Aims: To evaluate the frequency of depression in COPD patients and its relationship with gender, habits, COPD severity, degree of dyspnea and QoL.

Material and methods: we performed an observational, prospective study at Hospital “Dr. Cetrángolo”, Argentina, in patients with COPD according to GOLD criteria (stages I to IV) without exacerbations in the last month. Evaluation included the following issues: anthropometric measures, pulmonary function tests, the Beck Depression Inventory (BDI), the Saint George’s Respiratory Questionnaire (SGRQ) and the modified Medical Research Council dyspnea scale (mMRC) from 0 to 4. The SGRQ measures QoL dimensions: symptoms, activity, and impact. It has total and individual scores. Depression was considered in patients who had former diagnosis or with a BDI score >9 points. Physical activity was considered if was performed for more than 150 minutes (=3 times)/week. Statistical

Analysis: Chi2 test, Student’s t test, Pearson correlation, and Kruskal-Wallis test. Software: Intercooled STATA.

Results: We evaluated 113 patients, mean age 63.1± 8.3 years. 33 females (28.9%). Current smokers: 18.6%. Smoking intensity: 56.1±29.2 packs/year. Family history of depression: 13(11.2%). GOLD stage: Stage I: 2.6%, Stage II: 47.8%, Stage III: 37.2%, Stage IV: 12.4%. BMI: mean 26.9±4.7 kg/m2. The mean scores in each dimension of SGRQ were: total 46.2 ± 18.7, symptoms 50.1 ± 20.5, activity 61.1 ± 22.4 and impact 35.4 ± 19.2. Depression n=51 (45.3%): patients who had previous diagnosis 7 (13.7%); diagnosed by BDI 44 (86.3%), BDI mean 11.4±8.4 points.

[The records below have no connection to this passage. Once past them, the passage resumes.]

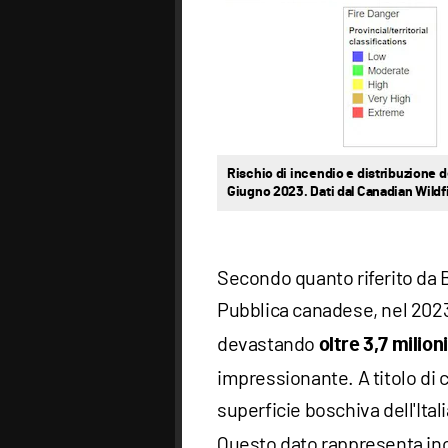
Rischio di incendio e distribuzione dei
Giugno 2023. Dati dal Canadian Wildf
Secondo quanto riferito da Bi
Pubblica canadese, nel 2023 
devastando
oltre 3,7 milioni
impressionante. A titolo di c
superficie boschiva dell'Ital
Questo dato rappresenta ino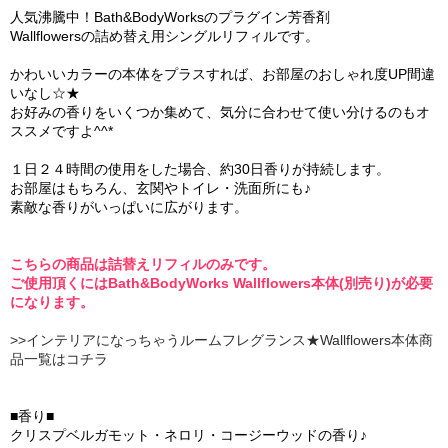
人気沸騰中！Bath&BodyWorksのプラグイン芳香剤
Wallflowersの詰め替え用シングルリフィルです。
かわいいカラーの本体をプラスすれば、お部屋のおしゃれ度UP間違
いなし☆★
お好みの香りをいくつか集めて、気分に合わせて使い分けるのもオ
ススメですよ^^*
１日２４時間の使用をした場合、約30日香りが持続します。
お部屋はもちろん、玄関やトイレ・洗面所にも♪
素敵な香りがいっぱいに広がります。
こちらの商品は詰替えリフィルのみです。
ご使用頂くにはBath&BodyWorks Wallflowers本体(別売り)が必要
になります。
>>インテリアになっちゃうルームフレグランス★Wallflowers本体商
品一覧はコチラ
■香り■
クリスプベルガモット・ネロリ・コージーウッドの香り♪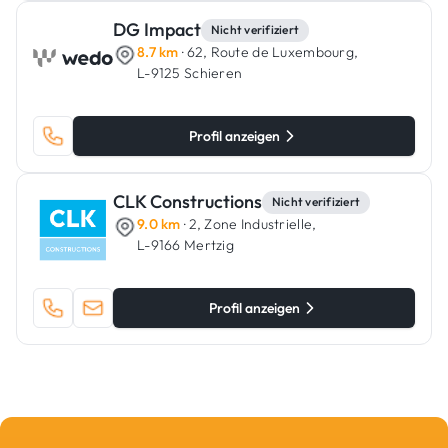
DG Impact
Nicht verifiziert
8.7 km
· 62, Route de Luxembourg,
L-9125 Schieren
Profil anzeigen
CLK Constructions
Nicht verifiziert
9.0 km
· 2, Zone Industrielle,
L-9166 Mertzig
Profil anzeigen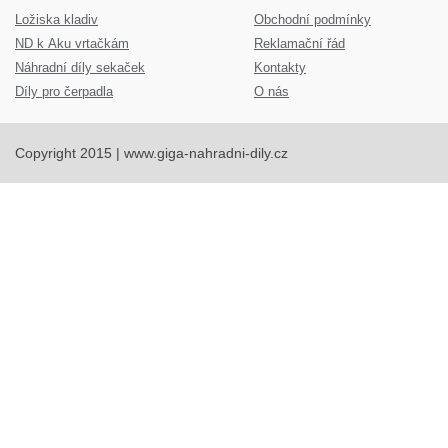
Ložiska kladiv
Obchodní podmínky
ND k Aku vrtačkám
Reklamační řád
Náhradní díly sekaček
Kontakty
Díly pro čerpadla
O nás
Copyright 2015 | www.giga-nahradni-dily.cz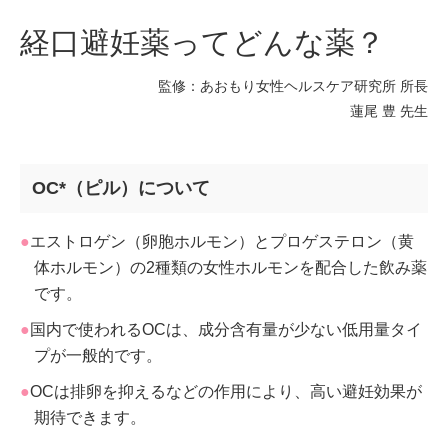
経口避妊薬ってどんな薬？
監修：あおもり女性ヘルスケア研究所 所長
蓮尾 豊 先生
OC*（ピル）について
エストロゲン（卵胞ホルモン）とプロゲステロン（黄
体ホルモン）の2種類の女性ホルモンを配合した飲み薬
です。
国内で使われるOCは、成分含有量が少ない低用量タイ
プが一般的です。
OCは排卵を抑えるなどの作用により、高い避妊効果が
期待できます。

Depression was associated with: female gender (rough OR: 4.14, p <0.007), dyspnea (OR: 4.48, p<0.005). Protective factor: physical activity (OR: 0.29, p<0.02). Severity of COPD (OR: 0.89, p<0.79), and smoking (OR: 1.43, p<0.52) have not association.

Risk factors for depression (logistic regression) were: female gender (OR=5.37; IC 1.76-16.37; p<0,003) and higher degree of dyspnea (OR =5.73; IC 95%=1.89-17.40; p<0,002).

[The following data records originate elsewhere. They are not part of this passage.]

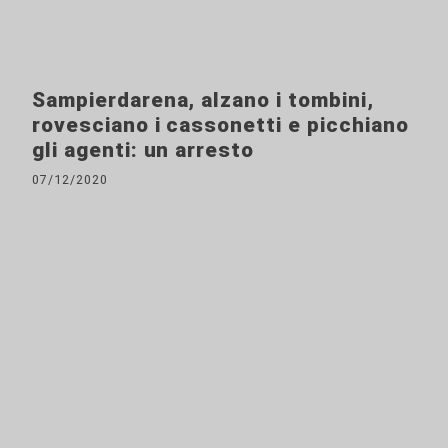
Sampierdarena, alzano i tombini,
rovesciano i cassonetti e picchiano
gli agenti: un arresto
07/12/2020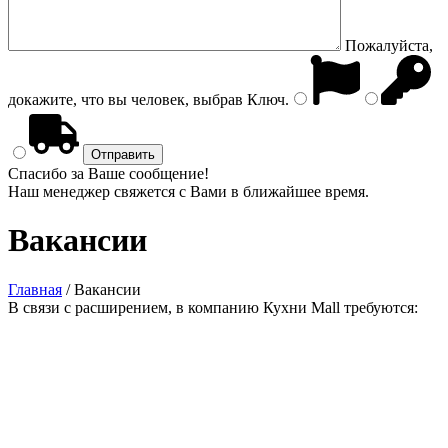
Пожалуйста,
докажите, что вы человек, выбрав
Ключ
.
Спасибо за Ваше сообщение!
Наш менеджер свяжется с Вами в ближайшее время.
Вакансии
Главная
/
Вакансии
В связи с расширением, в компанию Кухни Mall требуются: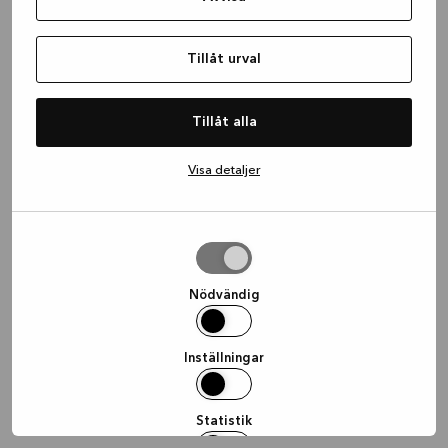
information)
.
Tillåt urval
Tillåt alla
Visa detaljer
Tillåt
urval
Nödvändig
Inställningar
Statistik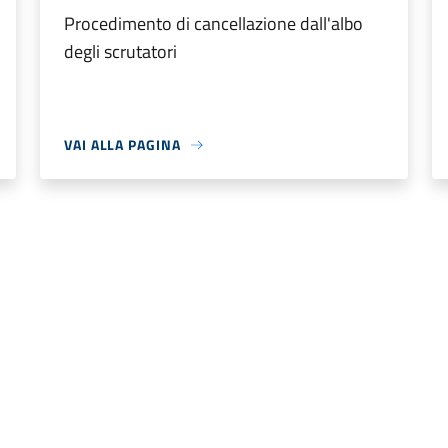
Procedimento di cancellazione dall'albo
degli scrutatori
VAI ALLA PAGINA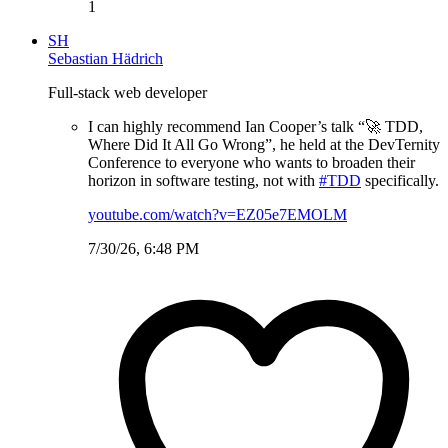
1
SH
Sebastian Hädrich
Full-stack web developer
I can highly recommend Ian Cooper’s talk “🚀 TDD,
Where Did It All Go Wrong”, he held at the DevTernity
Conference to everyone who wants to broaden their
horizon in software testing, not with
#TDD
specifically.
youtube.com/watch?v=EZ05e7EMOLM
7/30/26, 6:48 PM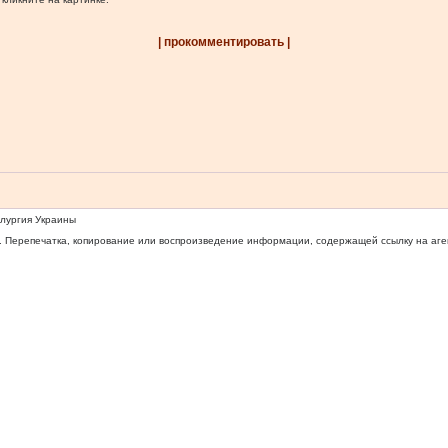
| прокомментировать |
ллургия Украины
 Перепечатка, копирование или воспроизведение информации, содержащей ссылку на агентс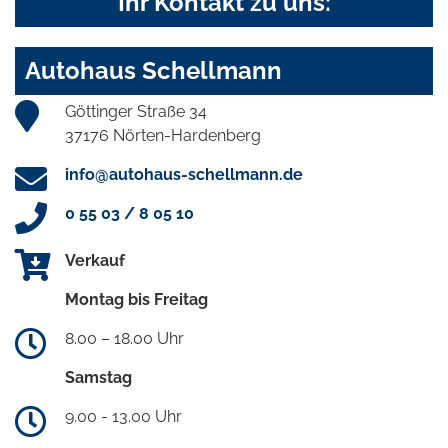
Ihr Kontakt zu uns:
Autohaus Schellmann
Göttinger Straße 34
37176 Nörten-Hardenberg
info@autohaus-schellmann.de
0 55 03 / 8 05 10
Verkauf
Montag bis Freitag
8.00 – 18.00 Uhr
Samstag
9.00 - 13.00 Uhr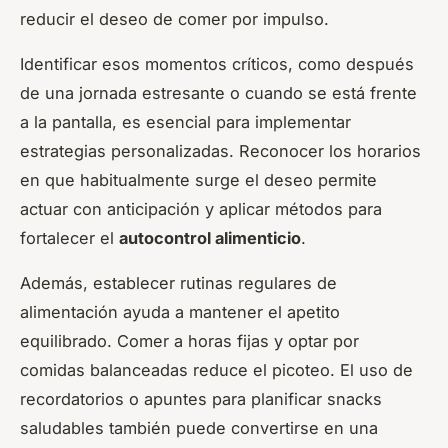
reducir el deseo de comer por impulso.
Identificar esos momentos críticos, como después
de una jornada estresante o cuando se está frente
a la pantalla, es esencial para implementar
estrategias personalizadas. Reconocer los horarios
en que habitualmente surge el deseo permite
actuar con anticipación y aplicar métodos para
fortalecer el
autocontrol alimenticio
.
Además, establecer rutinas regulares de
alimentación ayuda a mantener el apetito
equilibrado. Comer a horas fijas y optar por
comidas balanceadas reduce el picoteo. El uso de
recordatorios o apuntes para planificar snacks
saludables también puede convertirse en una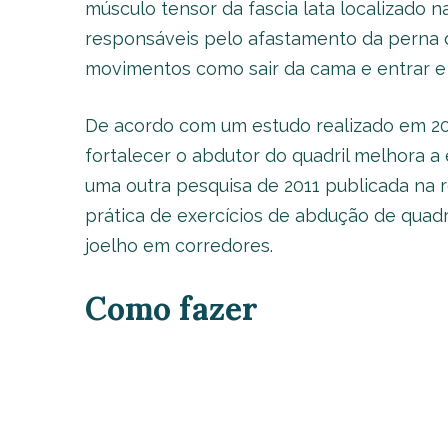
músculo tensor da fascia lata localizado n
responsáveis pelo afastamento da perna d
movimentos como sair da cama e entrar e s
De acordo com um estudo realizado em 2012
fortalecer o abdutor do quadril melhora a
uma outra pesquisa de 2011 publicada na 
prática de exercícios de abdução de quadr
joelho em corredores.
Como fazer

Depression impacts on Quality of Life measured by SGRQ in total and in each dimension.

Conclusions: We found depression as a common finding in this sample of COPD individuals. Female gender, and higher degree of dyspnea were predictors. Physical activity was a protective factor. Depression was associated with greater impairment in QoL. Screening for depression may be necessary in COPD patients.